WHAT IS NEEDED — Recast the lines of the entries below as a Markdown table with the columns "Row" and "Line", numbering each row and omitting blank lines. Leave the pictures out of the table.

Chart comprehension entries
==========
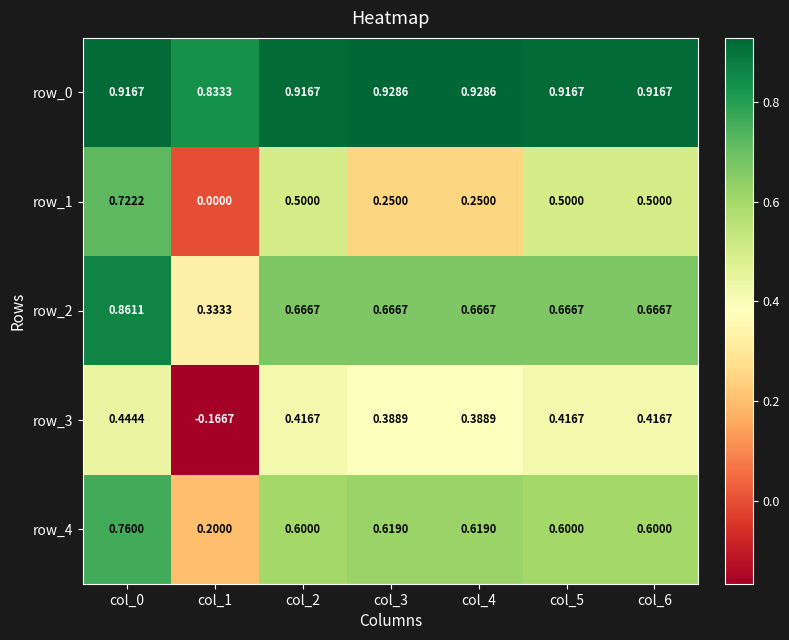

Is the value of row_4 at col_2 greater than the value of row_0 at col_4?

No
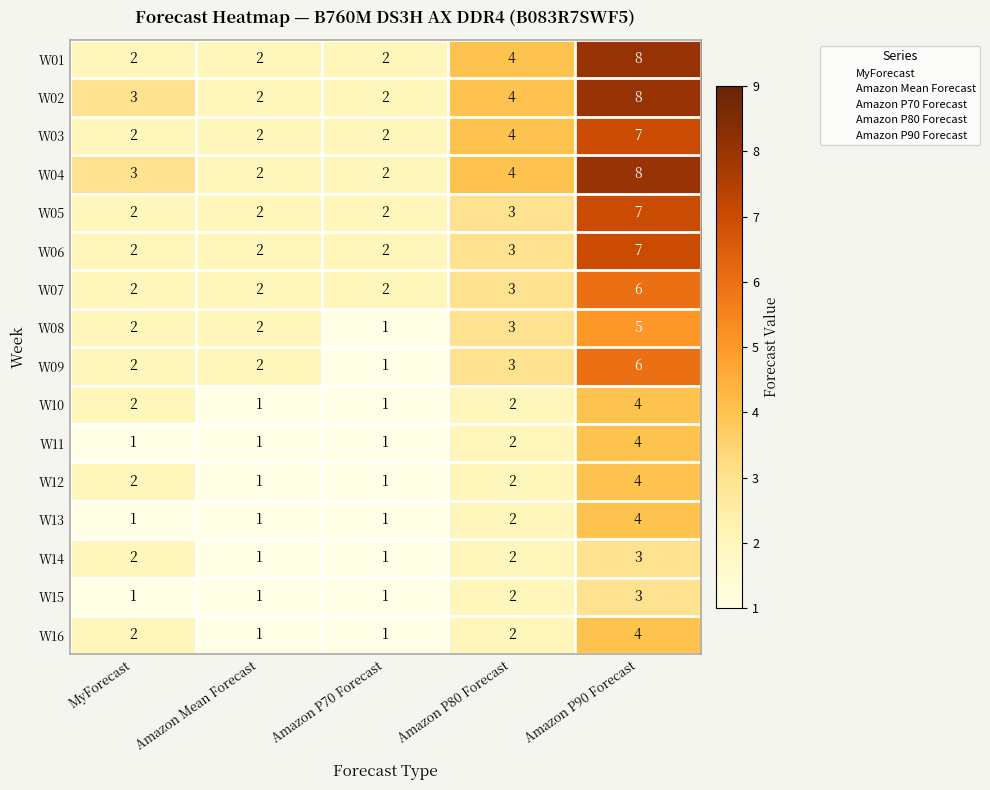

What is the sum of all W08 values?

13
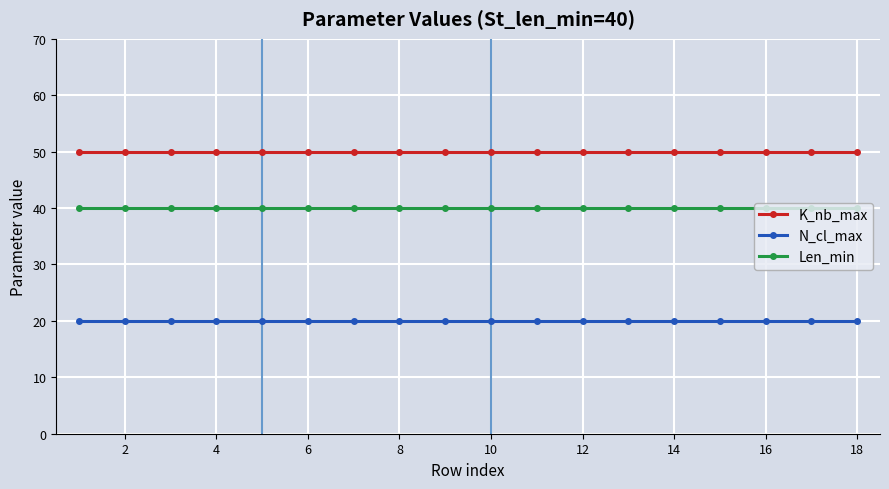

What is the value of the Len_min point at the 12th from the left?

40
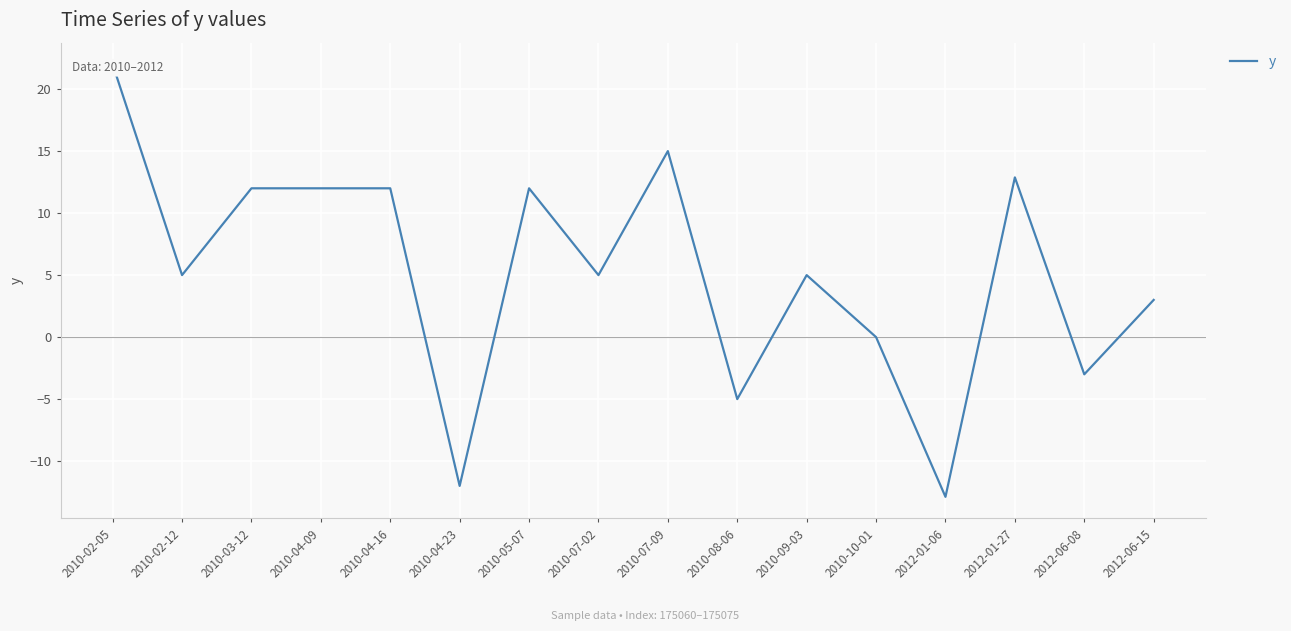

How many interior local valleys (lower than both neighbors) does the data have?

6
==========
ANSWER AREA —
| Row | Line |
|---|---|
| 1 | Is the value of row_4 at col_2 greater than the value of row_0 at col_4? |
| 2 | No |
| 3 | What is the sum of all W08 values? |
| 4 | 13 |
| 5 | What is the value of the Len_min point at the 12th from the left? |
| 6 | 40 |
| 7 | How many interior local valleys (lower than both neighbors) does the data have? |
| 8 | 6 |